所给文章 ::
4、实战:Prometheus+Grafana监控MySQL


一、索引优化

1、慢查询日志分析

1> 开启慢查询日志

动态开启(无需重启MySQL)

-- 开启慢查询日志
SET GLOBAL slow_query_log = 'ON';

-- 设置慢查询日志文件路径(默认在数据目录下,名为hostname-slow.log)
SET GLOBAL slow_query_log_file = '/var/lib/mysql/slow.log';

-- 设置慢查询时间阈值(单位:秒,默认10秒)
SET GLOBAL long_query_time = 1;

-- 记录未使用索引的查询(可选)
SET GLOBAL log_queries_not_using_indexes = 'ON';

永久生效(修改配置文件)

修改MySQL配置文件 my.cnf(Linux)或 my.ini(Windows),在 [mysqld] 段添加:

[mysqld]
slow_query_log = 1
slow_query_log_file = /var/lib/mysql/slow.log
long_query_time = 1
log_queries_not_using_indexes = 1

重启MySQL服务使配置生效:

# Linux
systemctl restart mysqld

# Windows(服务名可能不同)
net stop mysql
net start mysql

2> 查看慢查询日志

直接查看日志文件:

# 查看慢查询日志内容
cat /var/lib/mysql/slow.log

# 或使用分页工具
more /var/lib/mysql/slow.log

使用 mysqldumpslow 工具分析:

MySQL内置工具 mysqldumpslow 可统计慢查询日志中的高频SQL:

# 按执行时间排序
mysqldumpslow -s t /var/lib/mysql/slow.log

# 按出现次数排序
mysqldumpslow -s c /var/lib/mysql/slow.log

# 显示前10条最慢的查询
mysqldumpslow -t 10 /var/lib/mysql/slow.log

通过 information_schema 表查询(需开启日志记录到表):

如果启用了 log_output = 'TABLE',可通过以下SQL查询:

-- 查看慢查询记录
SELECT * FROM mysql.slow_log;

3> 关键参数说明

参数名 作用 默认值
slow_query_log 是否开启慢查询日志(ON/OFF OFF
slow_query_log_file 慢查询日志文件路径 主机名-slow.log
long_query_time 慢查询时间阈值(单位:秒),超过此时间的SQL会被记录 10
log_queries_not_using_indexes 是否记录未使用索引的查询(ON/OFF OFF
min_examined_row_limit 设置需要检查的最小行数阈值,低于此值的查询不会被记录 0
log_output 日志输出方式(FILE/TABLE/NONE FILE

2、EXPLAIN 执行计划分析

在执行SQL语句时,MySQL会对SQL进行解析、优化、执行三个步骤。在优化阶段,MySQL查询优化器会生成一个执行计划,该计划被称为查询计划或执行计划。执行计划告诉MySQL执行SQL语句的具体步骤,包括表的连接方式、扫描方式、过滤条件等。

所示条目 ::
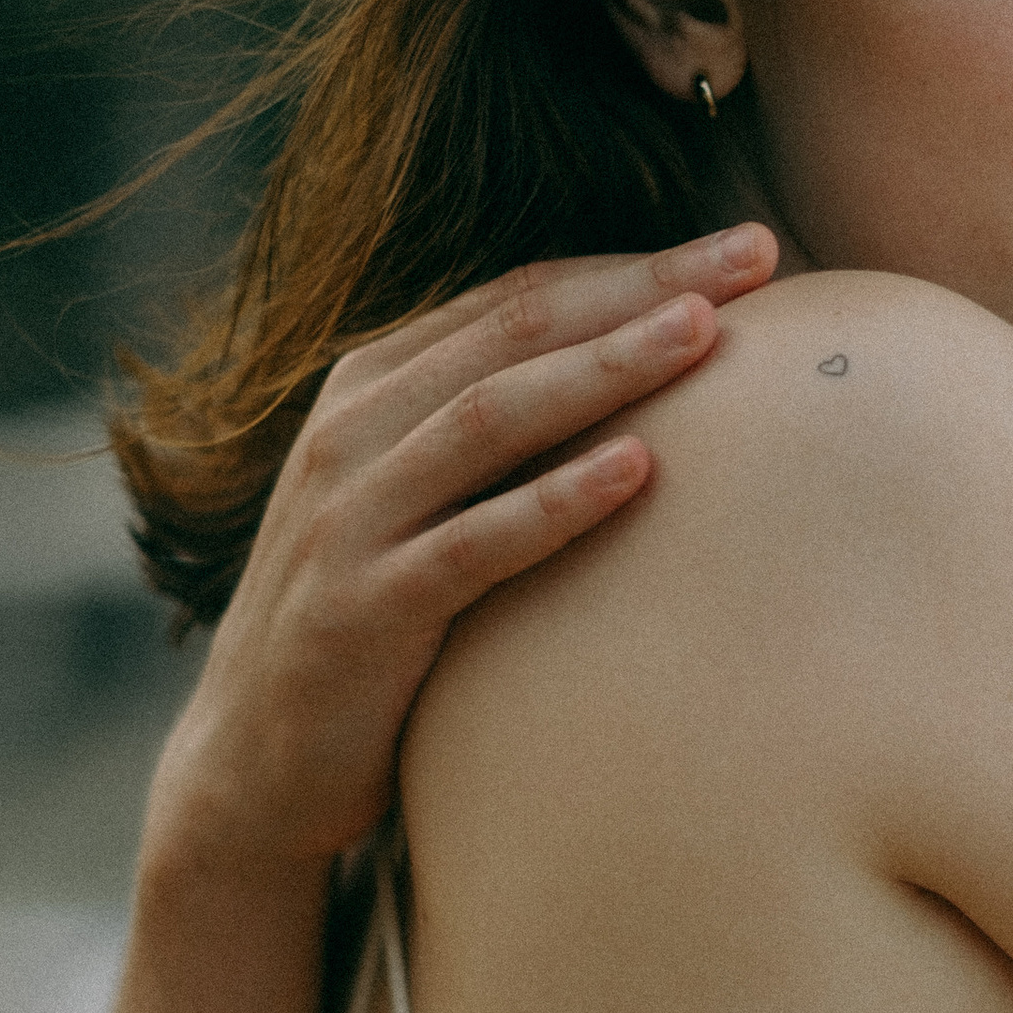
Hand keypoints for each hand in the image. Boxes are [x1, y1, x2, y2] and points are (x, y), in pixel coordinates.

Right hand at [147, 226, 777, 876]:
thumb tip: (648, 376)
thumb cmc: (376, 621)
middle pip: (515, 334)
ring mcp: (350, 519)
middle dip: (642, 288)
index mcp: (372, 387)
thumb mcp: (422, 500)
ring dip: (605, 369)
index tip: (746, 246)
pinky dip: (555, 502)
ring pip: (491, 417)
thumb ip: (498, 434)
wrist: (256, 766)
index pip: (519, 299)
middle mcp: (352, 433)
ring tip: (706, 335)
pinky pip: (471, 544)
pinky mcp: (361, 610)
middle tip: (756, 255)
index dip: (634, 264)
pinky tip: (639, 471)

练习任务 ::
1. 根据上方的 MySQL 优化文章回答:
(a) long_query_time 的默认值是多少?
(b) 用 mysqldumpslow 按出现次数排序时使用哪个参数?
(c) 在优化阶段由什么生成执行计划?
2. 从最后一句之后续写上方的 MySQL 优化文章。

作答内容 ::
1.
(a) 10 秒。
(b) -s c。
(c) MySQL 查询优化器。

2.
查看sql执行计划的sql

-- EXPLAIN 查询sql
EXPLAIN SELECT * FROM table_name WHERE conditions;

  使用EXPLAIN ANALYZE(MySQL 8.0+):获取实际执行时间和详细步骤

执行计划中的核心字段

1> id:标识查询中每个SELECT子句的执行顺序。

  • 相同id:按顺序执行(如多表JOIN)。

  • 不同id:id值越大,优先级越高(如子查询)。

  • 包含UNION时,可能出现<unionM,N><derivedN>

    2> select_type:表示查询类型。

    • SIMPLE:简单查询(无子查询或UNION)。

    • PRIMARY:外层主查询。

    • SUBQUERY:子查询中的第一个SELECT。

    • DERIVED:FROM子句中的派生表。

    • UNION:UNION中的第二个或后续查询。

    • UNION RESULT:UNION的结果集。

    3> table:当前行操作的表名。

    4> type:表示表的访问类型,,包括ALL(全表扫描)、index(索引扫描)、range(索引范围扫描)、ref(非唯一索引扫描)、eq_ref(JOIN中通过主键或唯一索引关联)、const(通过主键或唯一索引查找,返回一行)等。

    • 性能排序(从优到劣):system > const > eq_ref > ref > range > index > ALL

    5> possible_keys & key:可能用到的索引 & 实际使用的索引。

    6> rows:预估扫描的行数。值越小越好。

    7> Extra:包含MySQL执行计划中的其他信息,例如是否使用了临时表、是否使用了文件排序等。

    • Using index:覆盖索引(无需回表)。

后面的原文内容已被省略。